Alagille Syndrome is a rare genetic disorder; globally it affects about 2 in 100,000 children. Some of them become very ill with chronic liver and heart problems, sometimes with serious cases that require a transplant. The symptoms includes, itching, deformities of the eyes or bones due to the mutation in JAGGED1 gene. Even it can affect kidney health, and can cause growth disorders in children.
The researchers at Karolinska Institute in Sweden discovered with the aid of a new mouse model that mutation of JAGGED1 gene could cause the deformity in certain cell types as well as in bile ducts of liver. The substitution of a specific amino acid coded for Notch ligand in JAGGED1, interrupt the Notch ligand and the Notch 1 receptors interaction, the researchers found.

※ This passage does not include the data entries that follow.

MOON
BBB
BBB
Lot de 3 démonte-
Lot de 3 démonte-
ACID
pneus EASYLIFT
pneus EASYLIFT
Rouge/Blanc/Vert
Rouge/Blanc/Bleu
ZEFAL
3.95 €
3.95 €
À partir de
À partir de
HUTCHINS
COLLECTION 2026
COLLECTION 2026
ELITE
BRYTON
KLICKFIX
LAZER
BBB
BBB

“The discovery is important and opens up possibilities for new, more specific treatments," says Emma Andersson, assistant professor at Karolinska Institute’s Department of Biosciences and Nutrition. "We hope to be able to use our mouse model to understand the disease better, predict which children will need a transplant and ultimately find a cure."
Additionally the researchers received liver biopsy from patients and studied it using RNA sequencing. "The liver samples were the most important piece of the puzzle for our study," says Dr Andersson.
The comparison of mouse model and liver biopsy results shows that the study findings are relevant to human. Additionally the researchers could find a new biomarker for malformation of bile duct in patient with Alagille Syndrome, which would pave the way for identification of new and more effective treatment.